Are private lenders the perfect partner for repurposed projects?

Any long-married couple will likely tell you there’s no such thing as the perfect partner. We’re all flawed humans, which means any system we build – whether it’s a relationship or a financing structure – comes with its own challenges.

Hotel development, construction and adaptive reuse/conversion projects are no different. Neither are the lenders who step in to fund them.

Still, some partners are better than others. The best ones tend to see us clearly. They recognize what we bring to the table, acknowledge our weaknesses and support our goals. Most importantly, despite our flaws, they choose to invest in us anyway.

In this sense, private lenders may just be the ideal match for hotel investors looking to carry out an adaptive reuse or conversion.

“For projects where the returns can be higher than ground-up builds, private capital often provides the structure and risk tolerance needed to bring these unique developments to life,” said Ebbie Khan Nakhjavani, founder and CEO of EKN Development and EKN Engineering. “A strong lending partner understands that reuse is not just renovation – it’s reinvention.”

Willing to Convert

Today’s higher cost environment and stringent traditional lending standards have made adaptive reuse or conversion to hotel a sound alternative development strategy for some investors. The problem is, not all lending partners see the light. Many private credit providers do, however, which has turned them into a source of support and partnership on these endeavors.

“Private credit is an especially well-suited financing source for conversion and adaptive re-use projects due to the greater underwriting flexibility that such lenders can provide,” said Jon Gitman, partner at BridgeInvest.

More specifically, Gitman noted that regulated institutions often need to score or grade each loan based upon defined risk metrics that are produced by internal departments or regulators.

“The challenge is these metrics are often defined by asset classes, and an adaptive reuse project may pose a challenge for more regimented lenders to define which asset class they should be scoring,” he continued.

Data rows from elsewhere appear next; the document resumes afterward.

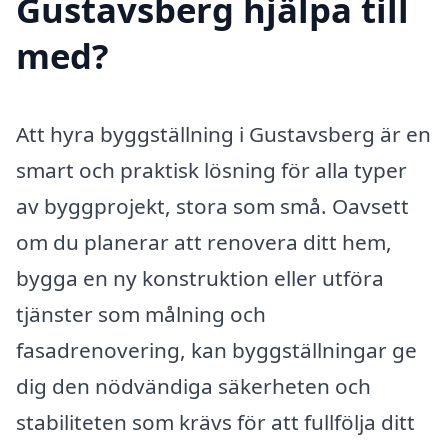
Gustavsberg hjälpa till
med?
Att hyra byggställning i Gustavsberg är en
smart och praktisk lösning för alla typer
av byggprojekt, stora som små. Oavsett
om du planerar att renovera ditt hem,
bygga en ny konstruktion eller utföra
tjänster som målning och
fasadrenovering, kan byggställningar ge
dig den nödvändiga säkerheten och
stabiliteten som krävs för att fullfölja ditt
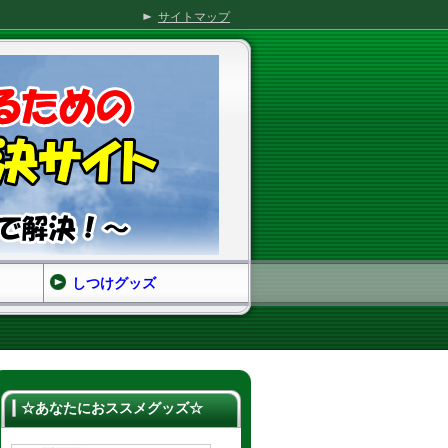
サイトマップ
しつけグッズ
☆あなたにおススメグッズ☆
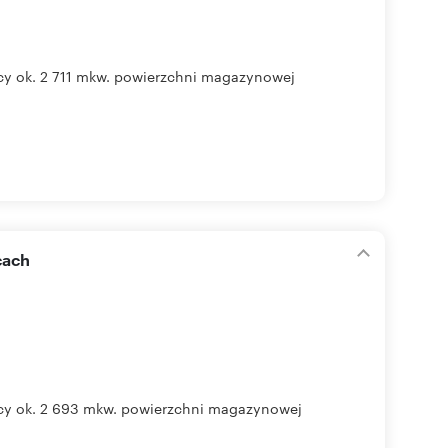
 ok. 2 711 mkw. powierzchni magazynowej
cach
y ok. 2 693 mkw. powierzchni magazynowej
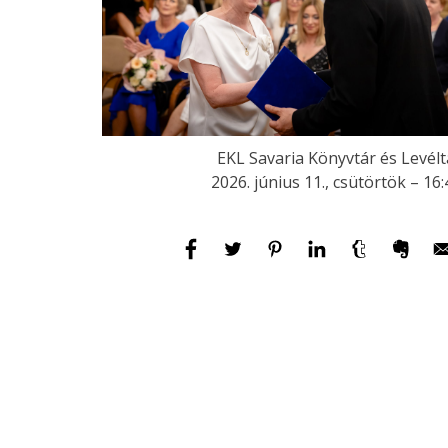
EKL Savaria Könyvtár és Levélt
2026. június 11., csütörtök – 16:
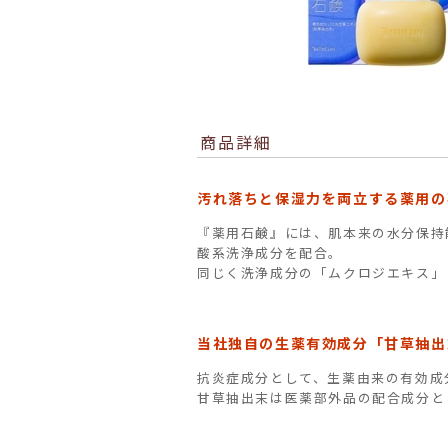
商品詳細
汚れ落ちと保湿力を両立する薬用の
『薬用石鹸』には、肌本来の水分保持
酸系洗浄成分を配合。
同じく洗浄成分の「ムクロジエキス」
当社独自の生薬有効成分「甘草抽出
抗炎症成分として、生薬由来の有効成
甘草抽出末は医薬部外品の配合成分と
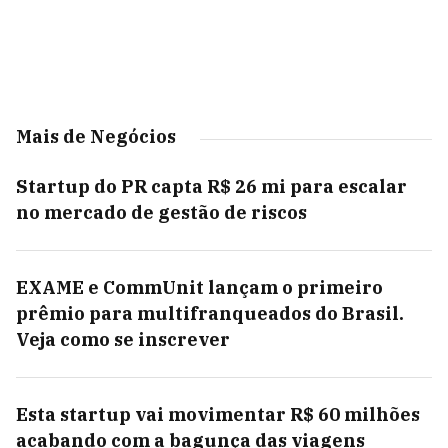
Mais de Negócios
Startup do PR capta R$ 26 mi para escalar
no mercado de gestão de riscos
EXAME e CommUnit lançam o primeiro
prêmio para multifranqueados do Brasil.
Veja como se inscrever
Esta startup vai movimentar R$ 60 milhões
acabando com a bagunça das viagens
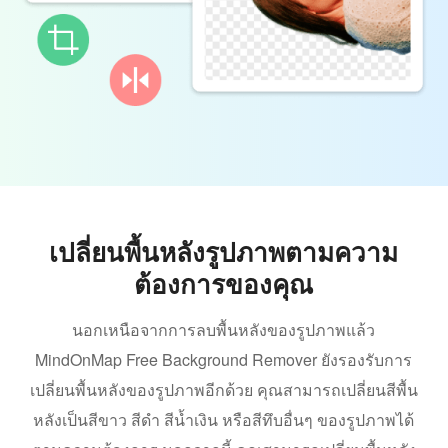
เปลี่ยนพื้นหลังรูปภาพตามความ
ต้องการของคุณ
นอกเหนือจากการลบพื้นหลังของรูปภาพแล้ว
MindOnMap Free Background Remover ยังรองรับการ
เปลี่ยนพื้นหลังของรูปภาพอีกด้วย คุณสามารถเปลี่ยนสีพื้น
หลังเป็นสีขาว สีดำ สีน้ำเงิน หรือสีทึบอื่นๆ ของรูปภาพได้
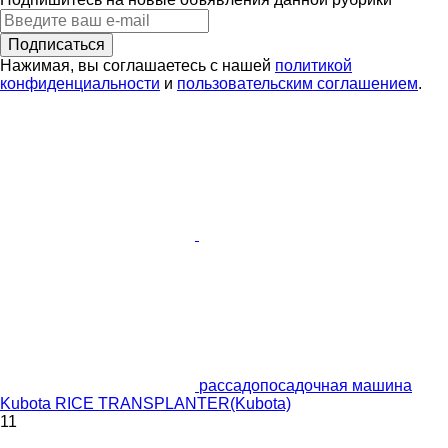
Подписаться
Нажимая, вы соглашаетесь с нашей
политикой
конфиденциальности
и
пользовательским соглашением
.
рассадопосадочная машина
Kubota RICE TRANSPLANTER(Kubota)
11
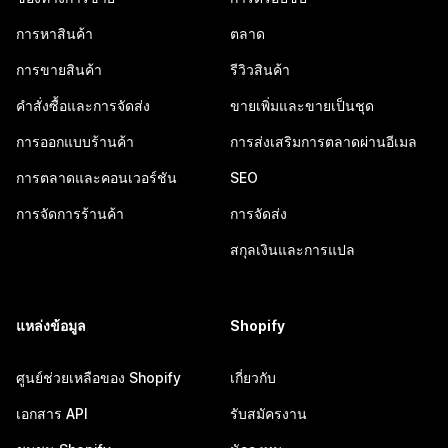
การหาสินค้า
ตลาด
การขายสินค้า
รีวิวสินค้า
คำสั่งซื้อและการจัดส่ง
ขายเพิ่มและขายเป็นชุด
การออกแบบร้านค้า
การส่งเสริมการตลาดผ่านอีเมล
การตลาดและคอนเวอร์ชัน
SEO
การจัดการร้านค้า
การจัดส่ง
สกุลเงินและการแปล
แหล่งข้อมูล
Shopify
ศูนย์ช่วยเหลือของ Shopify
เกี่ยวกับ
เอกสาร API
รับสมัครงาน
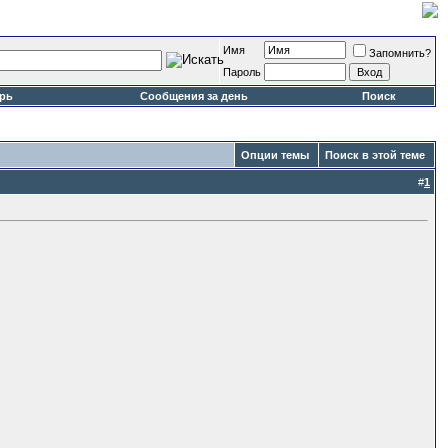
Имя
Запомнить?
Пароль
рь
Сообщения за день
Поиск
Опции темы
Поиск в этой теме
#
1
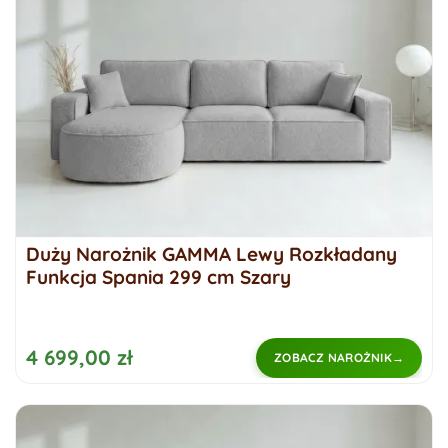
Duży Narożnik GAMMA Lewy Rozkładany
Funkcja Spania 299 cm Szary
4 699,00 zł
ZOBACZ NAROŻNIK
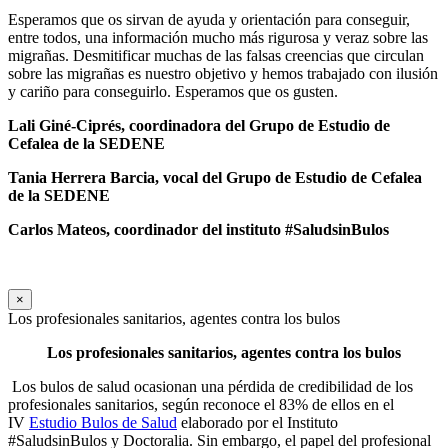
Esperamos que os sirvan de ayuda y orientación para conseguir,
entre todos, una información mucho más rigurosa y veraz sobre las
migrañas. Desmitificar muchas de las falsas creencias que circulan
sobre las migrañas es nuestro objetivo y hemos trabajado con ilusión
y cariño para conseguirlo. Esperamos que os gusten.
Lali Giné-Ciprés, coordinadora
del Grupo de Estudio de
Cefalea de la SEDENE
Tania Herrera Barcia,
vocal del Grupo de Estudio de Cefalea
de la SEDENE
Carlos Mateos, coordinador del instituto #SaludsinBulos
×
Los profesionales sanitarios, agentes contra los bulos
Los profesionales sanitarios, agentes contra los bulos
Los bulos de salud ocasionan una pérdida de credibilidad de los
profesionales sanitarios, según reconoce el 83% de ellos en el
IV
Estudio Bulos de Salud
elaborado por el Instituto
#SaludsinBulos y Doctoralia. Sin embargo, el papel del profesional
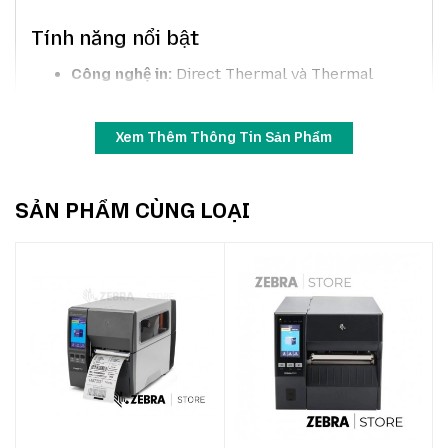
Tính năng nổi bật
Công nghệ in:
Direct Thermal và Thermal
Transfer Roll.
Tốc độ in tối đa:
12 ips (305 mm/s) giúp xử lý
Xem Thêm Thông Tin Sản Phẩm
nhanh các lô nhãn số lượng lớn.
Độ phân giải:
203 dpi (8 dot/mm), tùy chọn 300
SẢN PHẨM CÙNG LOẠI
dpi (12 dot/mm) cho nhu cầu in chi tiết hơn.
Kết nối:
Bluetooth 4.1; tùy chọn Wi-Fi 6
(802.11ax) với Bluetooth 5.3 hoặc Wi-Fi 5
(802.11ac) với Bluetooth 4.2.
Khổ in rộng:
tối đa 168 mm (6.6 in), đáp ứng các
ứng dụng nhãn pallet, thùng carton.
Màn hình cảm ứng màu:
4.3 inch full-color
touch display, dễ thao tác và trực quan.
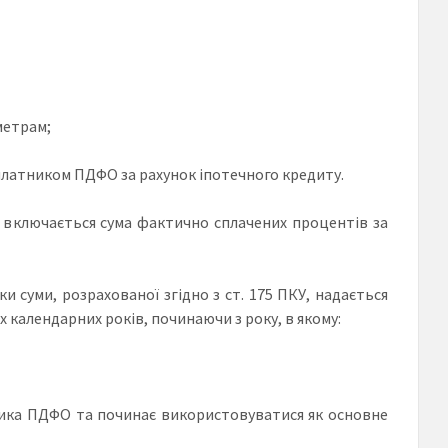
метрам;
платником ПДФО за рахунок іпотечного кредиту.
 включається сума фактично сплачених процентів за
и суми, розрахованої згідно з ст. 175 ПКУ, надається
календарних років, починаючи з року, в якому:
ника ПДФО та починає використовуватися як основне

Kevin Davis, Americas CEO for JLL's Hotels & Hospitality Group, added that this problem can be compounded if the lender isn’t as experienced with adaptive reuse or hotel conversions. On the other hand, many private credit providers have the knowledge and expertise to get these projects done for two reasons. One, they’ve filled the lending gap on these types of projects ever since traditional lenders pulled back following the Global Financial Crisis. Two, some private credit providers own assets like this themselves.

“Private credit providers are continuing to attract more capital into their space, so we expect that they will be very active in hospitality,” Davis said. “Private credit likes the hotel space because it provides an inflation hedge and typically offers a yield premium relative to other asset classes.”

And many hotel developers are just as fond of private credit. In fact, some credit (no pun intended) these lenders as the reason their conversion projects were able to cross the finish line in the first place.

“We worked on the financing of a high-quality hotel in New Orleans that was successfully converted from an office building into a hotel,” Davis continued. “It was financed by a private credit provider. The availability of private credit is what enabled the deal to get done.”

It’s also what enabled Hotel Marcel (part of the Tapestry Collection by Hilton) to become the first net-zero hotel and Passive House-certified hotel in the U.S. when it opened in New Haven, Conn., in 2022. Originally constructed between 1968 and 1970 as the Armstrong Rubber Company headquarters, the building was revitalized by architect and developer Bruce Redman Becker of Becker + Becker.

The firm utilized more than $7 million of C-PACE to finance the adaptive reuse project, which included a large-scale solar array. The property can now generate its own electricity for lighting, heating, cooling and hot water for its common areas, restaurant, laundry, meeting rooms, and 165 guest rooms and suites.

C-PACE financing was also used for envelope measures, such as roofing, windows, insulation and lighting. The end result is that Hotel Marcel will use 80 percent less energy than a typical hotel in the United States, according to Nuveen Green Capital, which provided this funding.